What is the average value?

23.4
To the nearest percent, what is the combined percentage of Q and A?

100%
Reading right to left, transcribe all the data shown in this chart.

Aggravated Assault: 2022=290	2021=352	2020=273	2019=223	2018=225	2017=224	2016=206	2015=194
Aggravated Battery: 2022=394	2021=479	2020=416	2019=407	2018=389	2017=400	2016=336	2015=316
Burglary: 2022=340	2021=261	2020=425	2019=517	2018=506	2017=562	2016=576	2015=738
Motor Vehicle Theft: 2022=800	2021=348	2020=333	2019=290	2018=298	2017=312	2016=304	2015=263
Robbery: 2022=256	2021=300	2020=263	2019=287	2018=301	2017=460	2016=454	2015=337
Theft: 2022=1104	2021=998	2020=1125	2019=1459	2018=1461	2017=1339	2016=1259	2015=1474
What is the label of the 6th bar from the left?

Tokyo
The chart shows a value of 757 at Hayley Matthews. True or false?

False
+++
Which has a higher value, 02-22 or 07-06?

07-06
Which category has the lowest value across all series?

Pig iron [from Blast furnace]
+++
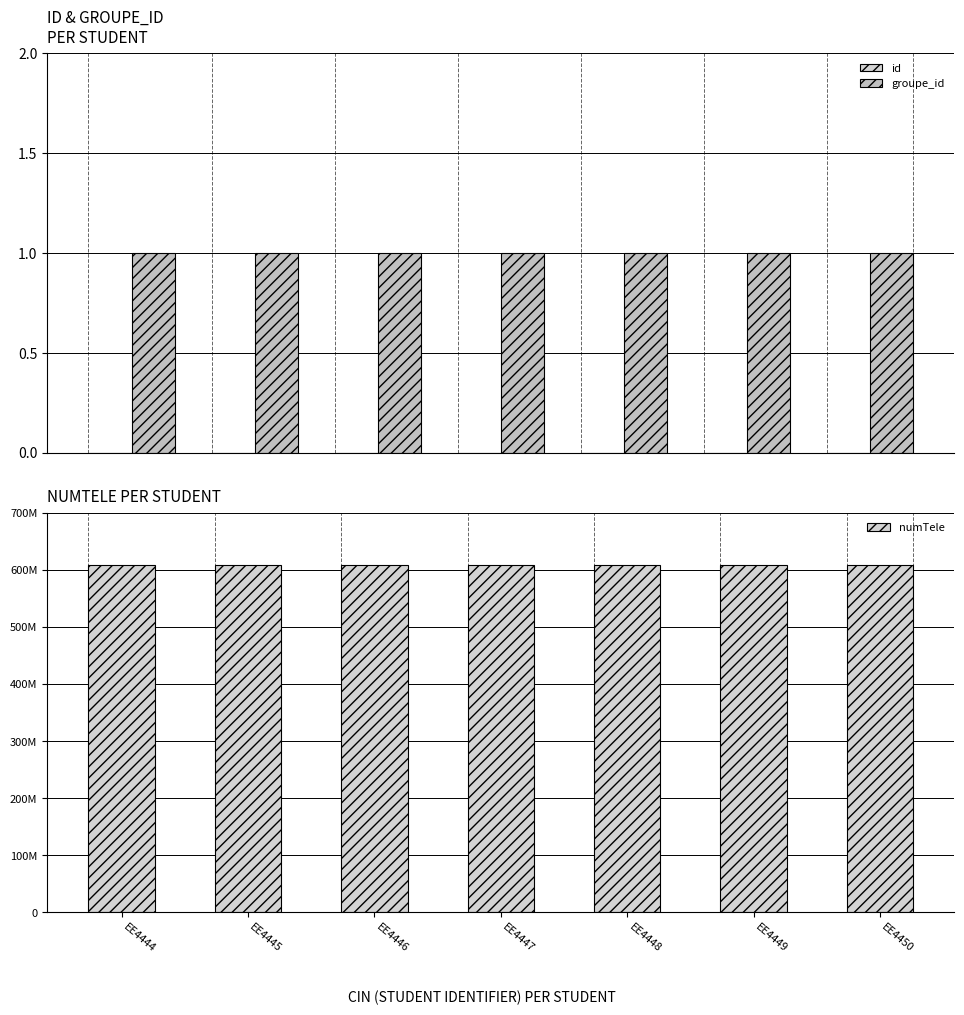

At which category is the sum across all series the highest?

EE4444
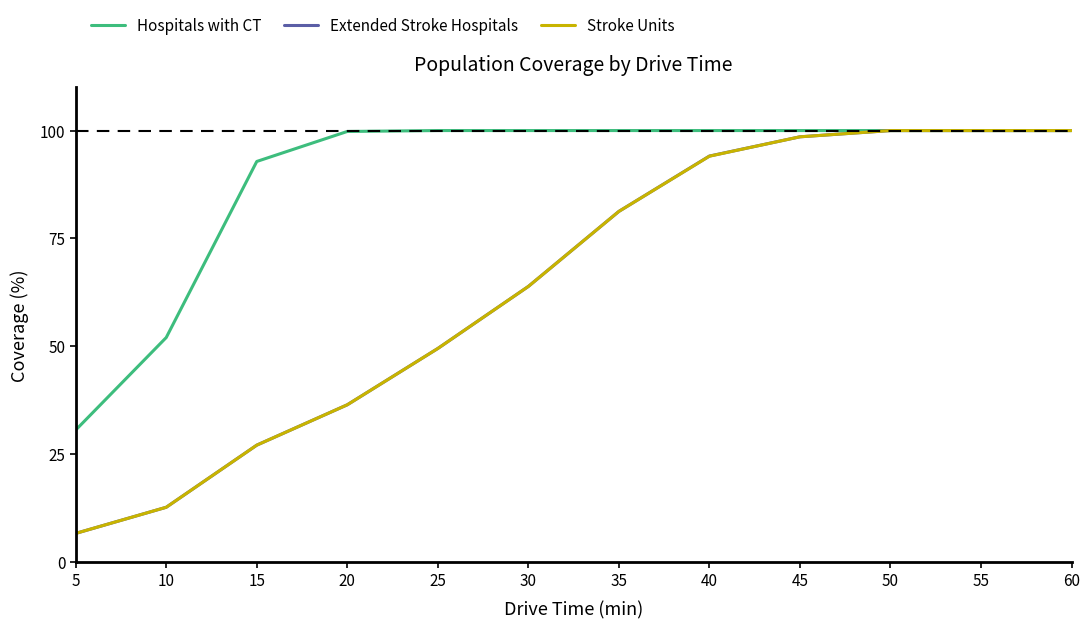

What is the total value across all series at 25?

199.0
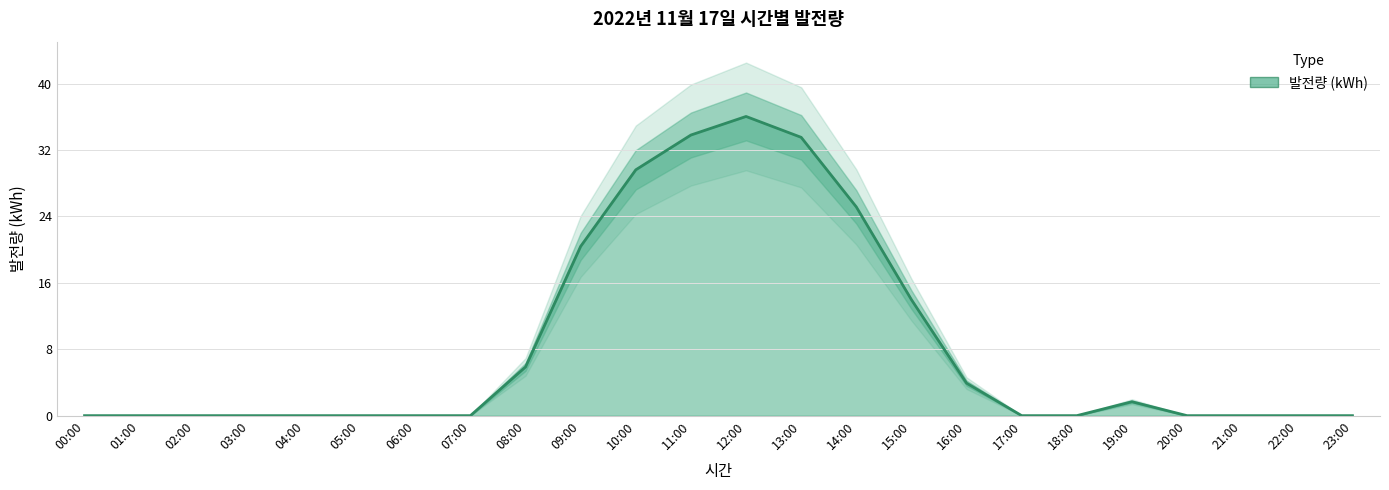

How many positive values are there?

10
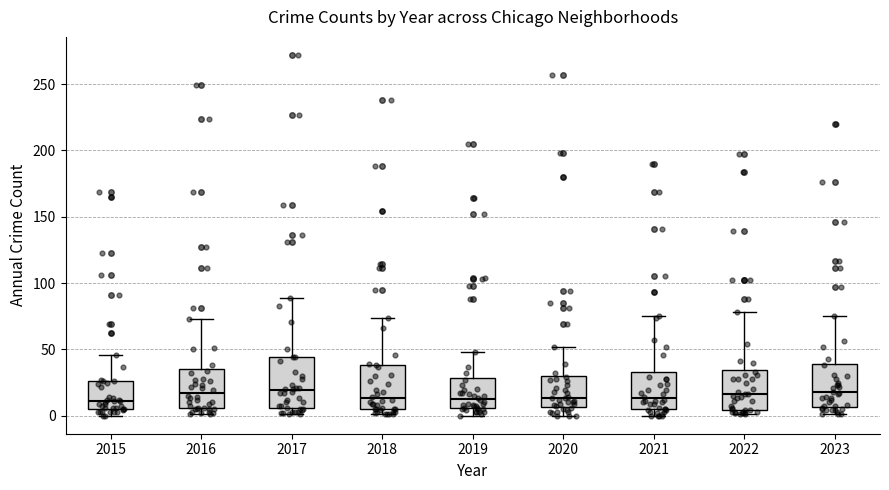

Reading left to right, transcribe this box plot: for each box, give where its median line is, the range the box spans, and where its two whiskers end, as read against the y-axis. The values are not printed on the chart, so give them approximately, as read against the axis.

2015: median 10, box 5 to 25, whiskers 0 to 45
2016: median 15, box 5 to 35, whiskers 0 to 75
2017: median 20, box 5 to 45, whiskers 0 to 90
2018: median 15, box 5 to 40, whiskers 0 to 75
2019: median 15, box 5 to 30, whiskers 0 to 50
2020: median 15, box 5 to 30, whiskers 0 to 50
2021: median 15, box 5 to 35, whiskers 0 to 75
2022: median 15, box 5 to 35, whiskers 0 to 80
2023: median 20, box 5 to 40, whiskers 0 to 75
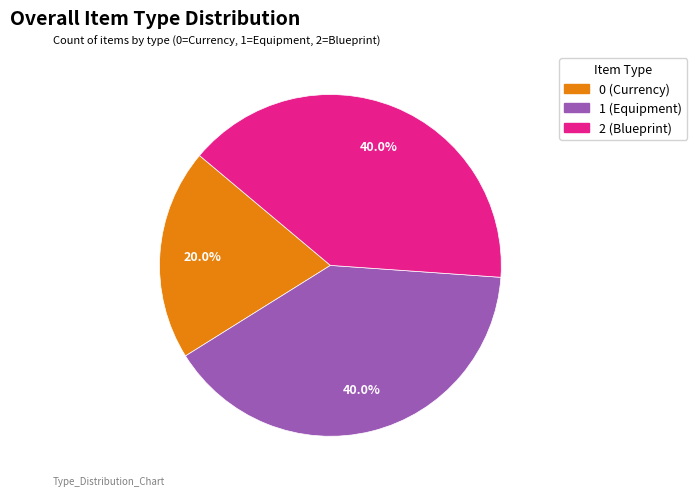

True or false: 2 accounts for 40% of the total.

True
+++
What to produce:
Transcribe the entries above, starting with the line containing "At which category" and going on through the line containing "Reading left to", omitting the pictures.

Solution below:
At which category is the sum across all series the highest?

EE4444

What is the total value across all series at 25?

199.0

How many positive values are there?

10

Reading left to right, transcribe this box plot: for each box, give where its median line is, the range the box spans, and where its two whiskers end, as read against the y-axis. The values are not printed on the chart, so give them approximately, as read against the axis.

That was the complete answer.